Living In A Loud Ass City Could Be Hurting Your Heart Health, According To Science

Unsplash/Anubhav Saxena

All those car horns, ambulance sirens and even pedestrian outbursts you hear on your morning commute are doing more than putting you in an irritable mood. A new research review suggests that these kinds of unfiltered and unwavering noise pollution could be negatively impacting your heart health as well.

The study review, which was published in the Journal of the American College of Cardiology, found that a raucous and disruptive environment can increase a resident’s risk of heart disease stemming from things like coronary artery disease, hypertension and heart failure. While most of us probably have pretty healthy tickers at this point in our lives, it’s important to know how where we live could be affecting our long-term health.
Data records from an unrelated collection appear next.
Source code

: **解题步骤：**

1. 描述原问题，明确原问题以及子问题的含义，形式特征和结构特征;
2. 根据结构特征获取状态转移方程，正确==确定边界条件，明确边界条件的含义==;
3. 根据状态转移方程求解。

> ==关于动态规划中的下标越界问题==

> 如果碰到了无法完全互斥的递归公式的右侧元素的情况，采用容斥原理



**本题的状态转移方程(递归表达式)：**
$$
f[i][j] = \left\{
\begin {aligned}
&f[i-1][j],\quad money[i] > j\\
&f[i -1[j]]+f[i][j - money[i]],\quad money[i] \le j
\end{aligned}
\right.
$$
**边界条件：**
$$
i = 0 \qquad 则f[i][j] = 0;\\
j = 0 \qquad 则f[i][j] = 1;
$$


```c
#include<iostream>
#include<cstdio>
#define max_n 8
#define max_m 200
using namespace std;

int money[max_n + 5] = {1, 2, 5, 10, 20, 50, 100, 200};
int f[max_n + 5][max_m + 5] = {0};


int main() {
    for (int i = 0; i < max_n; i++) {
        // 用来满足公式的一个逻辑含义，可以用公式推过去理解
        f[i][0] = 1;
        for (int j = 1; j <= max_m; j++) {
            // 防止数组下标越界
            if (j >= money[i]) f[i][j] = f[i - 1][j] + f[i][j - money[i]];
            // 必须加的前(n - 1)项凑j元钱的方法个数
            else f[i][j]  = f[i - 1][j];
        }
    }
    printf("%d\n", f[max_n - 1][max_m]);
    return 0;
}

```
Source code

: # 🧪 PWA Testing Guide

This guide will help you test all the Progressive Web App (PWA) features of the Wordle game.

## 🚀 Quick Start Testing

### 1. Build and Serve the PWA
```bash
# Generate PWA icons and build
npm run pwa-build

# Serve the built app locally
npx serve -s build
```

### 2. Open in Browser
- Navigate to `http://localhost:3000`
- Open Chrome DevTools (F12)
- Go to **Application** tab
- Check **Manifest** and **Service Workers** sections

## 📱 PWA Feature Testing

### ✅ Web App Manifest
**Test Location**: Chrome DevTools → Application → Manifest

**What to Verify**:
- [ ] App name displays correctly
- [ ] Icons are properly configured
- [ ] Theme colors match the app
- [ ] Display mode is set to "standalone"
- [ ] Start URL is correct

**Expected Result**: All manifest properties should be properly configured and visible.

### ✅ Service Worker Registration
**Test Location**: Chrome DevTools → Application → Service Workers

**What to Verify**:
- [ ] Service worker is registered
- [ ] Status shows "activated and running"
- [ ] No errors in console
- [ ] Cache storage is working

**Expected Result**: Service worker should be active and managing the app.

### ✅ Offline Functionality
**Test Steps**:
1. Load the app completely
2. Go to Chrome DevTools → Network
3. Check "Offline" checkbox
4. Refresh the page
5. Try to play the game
According to the researchers, these pervasive noises trigger the body’s fight-or-flight stress response, which disrupts the body all the way down to a cellular level. The chronic flood of hormones throughout the body damages the heart over time. If this isn’t enough, the city’s noisy interjections also make it pretty difficult to keep up a healthy sleep routine, and poor sleep is linked to poor cardiovascular health as well.

Unsplash/Goh Rhy Yan

“Ten years ago, people were saying that noise is just annoying, but now I think there’s considerable evidence that noise makes you sick, and one of the predominate diseases is cardiovascular disease,” lead author Thomas Münzel told The Washington Post in a phone interview.

This isn’t to say that all that environmental noise causes heart problems. It’s that it’s associated with exacerbated symptoms like higher cholesterol levels, blood pressures and heart rates. And those things might not seem like make-or-break health markers now, but they certainly don’t help mitigate your risk of heart problems later in life.

If you barely even notice the cacophony in your day-to-day life, props to you. But if those blaring sirens consistently jolt you to your very core, the city might not be your forever home.